(Saved entries)
*** Block opens ***

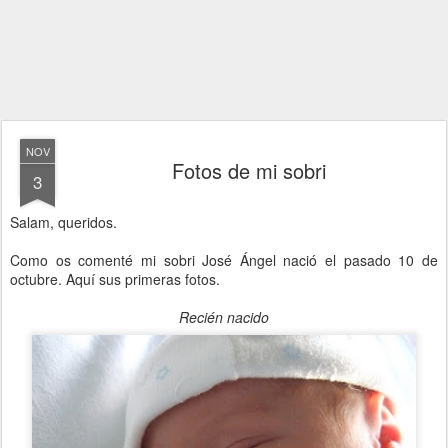
NOV
Fotos de mi sobri
3
Salam, queridos.
Como os comenté mi sobri José Ángel nació el pasado 10 de
octubre. Aquí sus primeras fotos.
Recién nacido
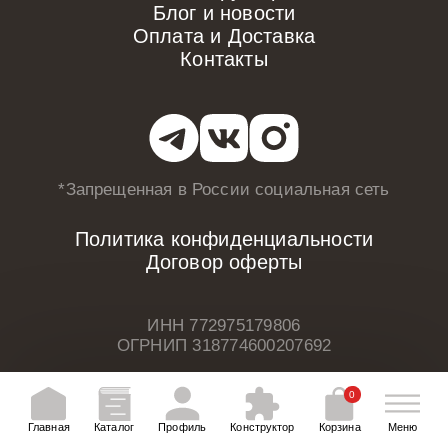
Блог и новости
Оплата и Доставка
Контакты
*Запрещенная в России
социальная сеть
Политика конфиденциальности
Договор оферты
ИНН 772975179806
ОГРНИП 318774600207692
0
Главная
Каталог
Профиль
Конструктор
Корзина
Меню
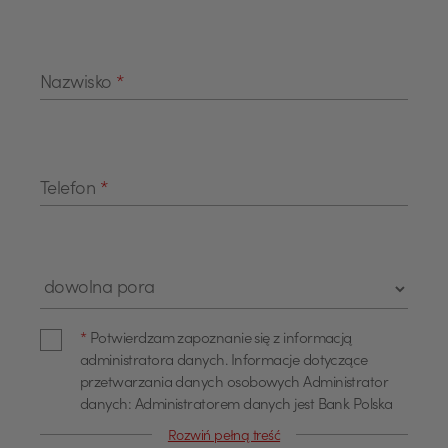
Nazwisko
*
Telefon
*
Pole wyboru "Pora kontaktu"
Zgoda administratora danych
*
Potwierdzam zapoznanie się z informacją
administratora danych. Informacje dotyczące
przetwarzania danych osobowych Administrator
danych: Administratorem danych jest Bank Polska
Kasa Opieki Spółka Akcyjna z siedzibą w Warszawie,
Rozwiń pełną treść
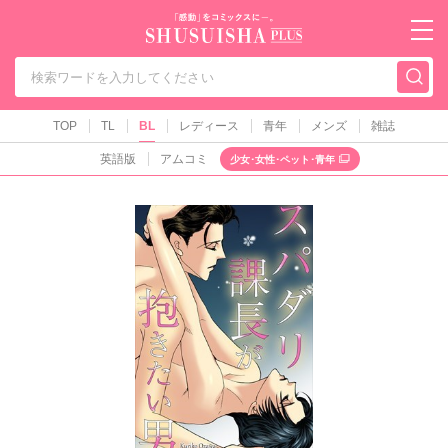
秋水社PLUS（テ
TOP
TL
BL
レディース
青年
メンズ
雑誌
英語版
アムコミ
少女･女性･ペット･青年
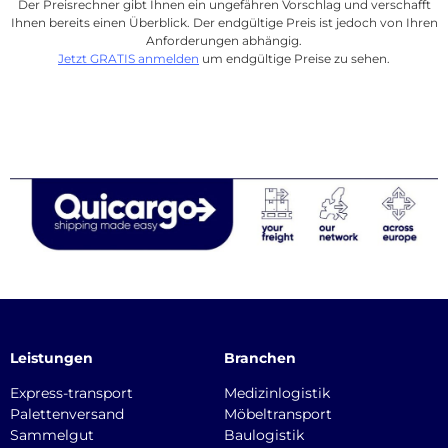
Der Preisrechner gibt Ihnen ein ungefähren Vorschlag und verschafft
Ihnen bereits einen Überblick. Der endgültige Preis ist jedoch von Ihren
Anforderungen abhängig.
Jetzt GRATIS anmelden
um endgültige Preise zu sehen.
Leistungen
Branchen
Express-transport
Medizinlogistik
Palettenversand
Möbeltransport
Sammelgut
Baulogistik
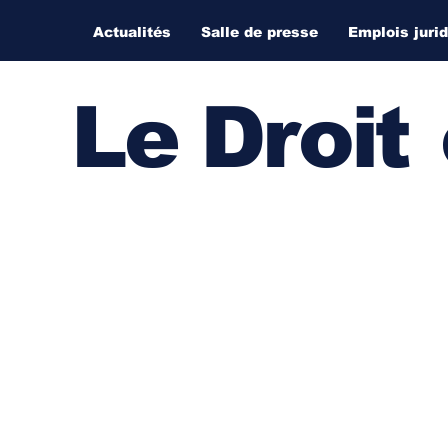
Actualités
Salle de presse
Emplois juri
Le Droi
t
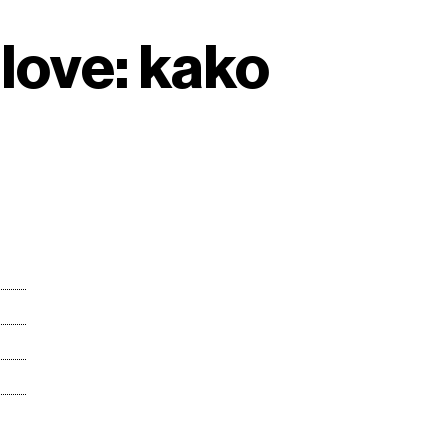
slove: kako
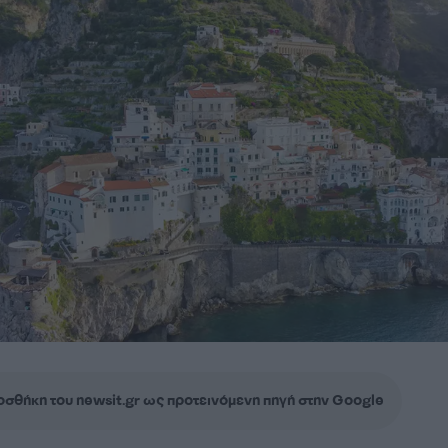
σθήκη του newsit.gr ως προτεινόμενη πηγή στην Google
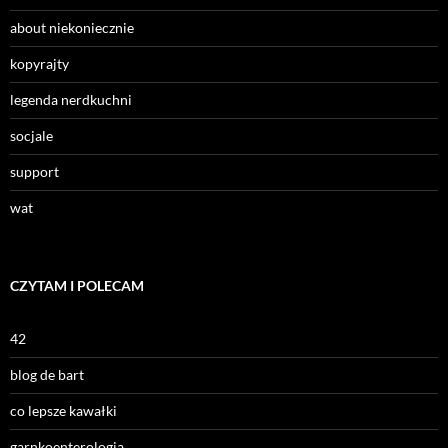
about niekoniecznie
kopyrajty
legenda nerdkuchni
socjale
support
wat
CZYTAM I POLECAM
42
blog de bart
co lepsze kawałki
garnkoenterologia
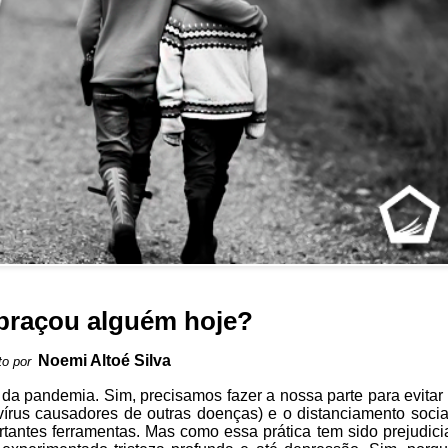
abraçou alguém hoje?
Noemi Altoé Silva
to por
da pandemia. Sim, precisamos fazer a nossa parte para evitar
vírus causadores de outras doenças) e o distanciamento socia
tantes ferramentas. Mas como essa prática tem sido prejudici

*** Block closes ***

→ **Exercise objective**
Using the records above, report each line with the string "danych".

→ **Written reply**
Zgoda administratora danych
administratora danych. Informacje dotyczące
przetwarzania danych osobowych Administrator
danych: Administratorem danych jest Bank Polska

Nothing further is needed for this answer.